(Beginning of AVAILABLE RECORDS)
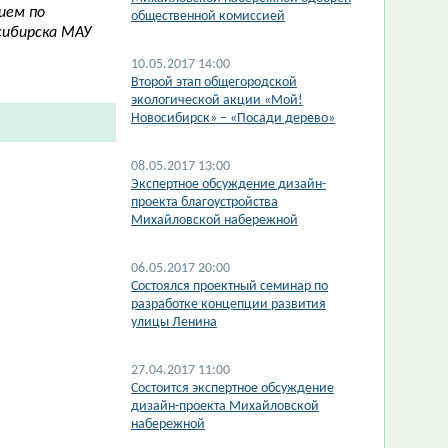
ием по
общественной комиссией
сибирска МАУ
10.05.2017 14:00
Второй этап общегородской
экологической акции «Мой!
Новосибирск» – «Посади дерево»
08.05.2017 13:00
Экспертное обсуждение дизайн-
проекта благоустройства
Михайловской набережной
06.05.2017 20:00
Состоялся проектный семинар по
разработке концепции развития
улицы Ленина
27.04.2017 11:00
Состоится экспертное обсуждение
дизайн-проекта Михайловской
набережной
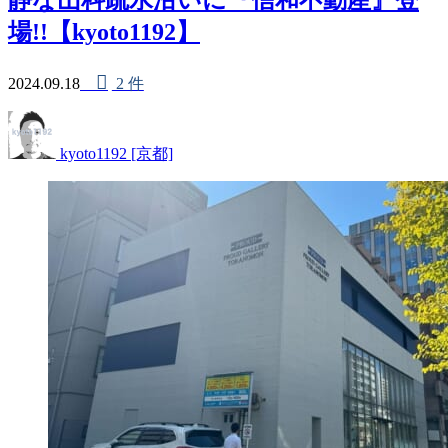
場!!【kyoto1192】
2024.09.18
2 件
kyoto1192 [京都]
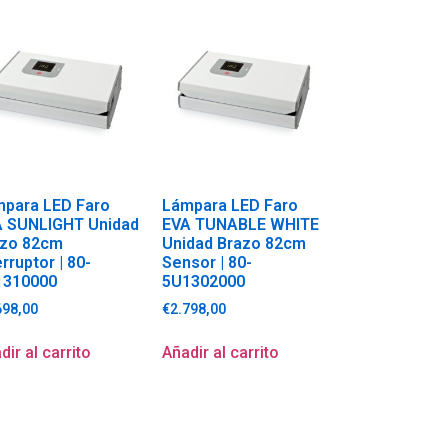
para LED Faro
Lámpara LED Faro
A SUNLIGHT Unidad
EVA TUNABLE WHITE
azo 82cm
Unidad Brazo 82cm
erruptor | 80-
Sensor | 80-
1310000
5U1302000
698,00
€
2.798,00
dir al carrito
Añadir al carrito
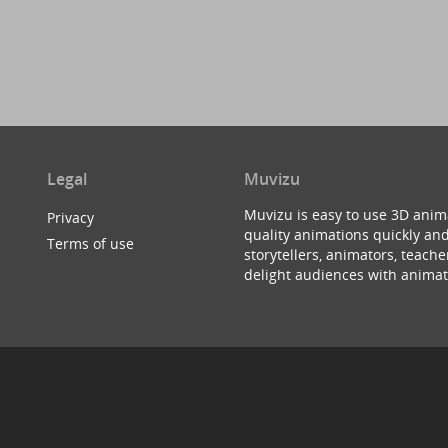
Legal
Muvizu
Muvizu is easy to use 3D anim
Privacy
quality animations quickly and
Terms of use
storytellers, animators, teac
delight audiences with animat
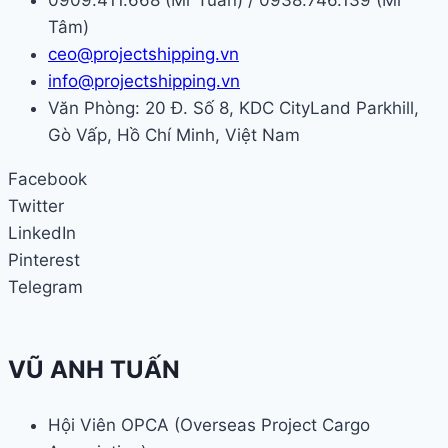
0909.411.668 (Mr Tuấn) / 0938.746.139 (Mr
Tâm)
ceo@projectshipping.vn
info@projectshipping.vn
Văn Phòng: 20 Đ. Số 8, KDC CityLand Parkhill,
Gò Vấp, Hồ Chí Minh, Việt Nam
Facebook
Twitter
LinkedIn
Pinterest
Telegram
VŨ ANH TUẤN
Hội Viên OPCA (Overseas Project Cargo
(End of AVAILABLE RECORDS)
(Beginning of AVAILABLE RECORDS)
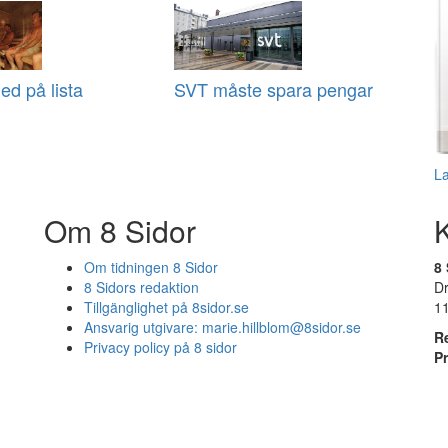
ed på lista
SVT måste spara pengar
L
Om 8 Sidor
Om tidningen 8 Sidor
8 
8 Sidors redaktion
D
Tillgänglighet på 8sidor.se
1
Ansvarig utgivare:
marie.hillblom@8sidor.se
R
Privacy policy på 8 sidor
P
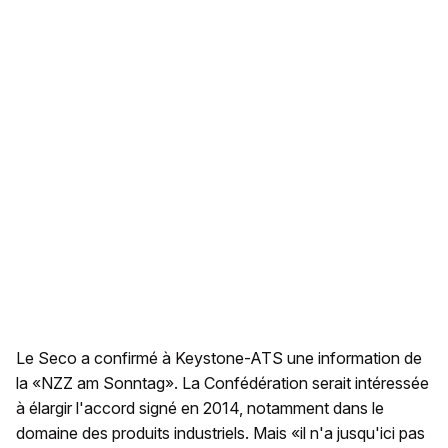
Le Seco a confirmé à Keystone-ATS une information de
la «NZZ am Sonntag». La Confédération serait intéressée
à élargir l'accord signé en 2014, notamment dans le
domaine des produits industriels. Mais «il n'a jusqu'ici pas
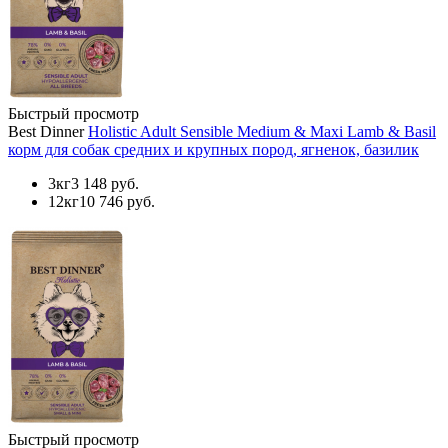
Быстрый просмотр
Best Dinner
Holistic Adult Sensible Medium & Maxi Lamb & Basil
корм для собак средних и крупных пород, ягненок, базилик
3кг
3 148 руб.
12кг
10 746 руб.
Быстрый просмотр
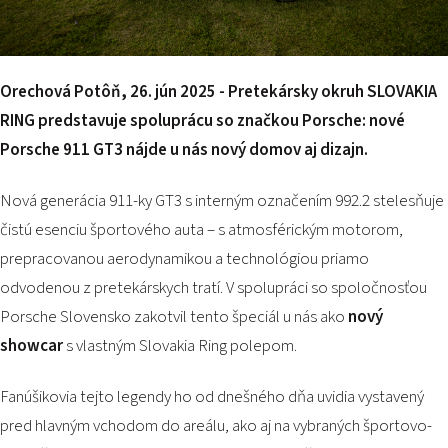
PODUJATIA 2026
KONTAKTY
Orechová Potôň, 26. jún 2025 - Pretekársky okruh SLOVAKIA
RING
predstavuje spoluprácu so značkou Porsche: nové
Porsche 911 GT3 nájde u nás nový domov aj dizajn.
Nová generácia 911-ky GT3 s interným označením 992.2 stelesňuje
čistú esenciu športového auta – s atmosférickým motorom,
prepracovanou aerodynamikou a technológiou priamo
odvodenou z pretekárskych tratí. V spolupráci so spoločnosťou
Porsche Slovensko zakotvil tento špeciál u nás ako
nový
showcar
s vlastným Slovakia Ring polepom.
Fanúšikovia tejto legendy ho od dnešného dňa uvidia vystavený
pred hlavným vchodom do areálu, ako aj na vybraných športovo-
(End of AVAILABLE RECORDS)
* [WORK TASK]
Rewrite the lines starting at the line containing "Le Seco a confirmé" and ending at the line containing "domaine des produits", changing "élargir" to "étendre" and leaving everything else as it stands.

* [YOUR SOLUTION]
Le Seco a confirmé à Keystone-ATS une information de
la «NZZ am Sonntag». La Confédération serait intéressée
à étendre l'accord signé en 2014, notamment dans le
domaine des produits industriels. Mais «il n'a jusqu'ici pas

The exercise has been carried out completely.